The market finally succumbed to serious selling pressure, on the back of a Bearish Weekly Squat, after probing for new highs — but falling short — on Thursday, finally losing less than 1% on the week. While all of our technicals remain solidly bearish, the big takeaway: The resilience of the New Economy sector when compared to the Old Economy, coming within a fraction of new highs. While this doesn’t rule out a good correction, it takes off the table a market crash at this time. We expect a continuation of the correction, on the back of another Bearish Weekly Squat, which should take SPY to good Fib support 293.08. We expect about 3 more weeks of choppy, range trading, with stocks becoming vulnerable to a bigger down-side move around October 11/14, when Bearish Momentum divergences set in, and an important cycle high is due. It is critical to see how the New Economy sector behaves during this period. A Weekly close under SPY 292 will turn our 89 line trends lower.
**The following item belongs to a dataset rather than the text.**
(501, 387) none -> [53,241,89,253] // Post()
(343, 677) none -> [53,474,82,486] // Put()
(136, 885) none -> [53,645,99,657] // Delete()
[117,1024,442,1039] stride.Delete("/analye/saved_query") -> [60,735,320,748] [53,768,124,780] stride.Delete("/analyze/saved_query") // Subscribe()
As mentioned last week, gold is going through its September correction with a lot of volatility and two-way trading. Starting on Monday from a high of 1513, to what may turn out to be the cycle low for the period, 1482.70 on Wednesday, spot rallied to close on the highs Friday 1517.70. The gold shares out-ran the metal, gaining nearly 6%. (XAU 94.60). Our cycle low is projected for Oct 1/3, so we expect more of the same, over the next few weeks. Silver has under-performed recently, but will start to close the gold/silver ratio on gold’s move to spot 1670.
GLD sup 137.77, GLD res 143.92, SLV sup 15.66, SLV res 17.76, GDX sup 25.52, GDX res 28.87, 29.38.
The greenback chopped in a narrow range (UUP 26.86 – 26.72) over the 5 days, closing near the highs (26.83).
With interest rates heading for the zero-bound, the Dollar should break the uptrend, with a Fib target 26.47.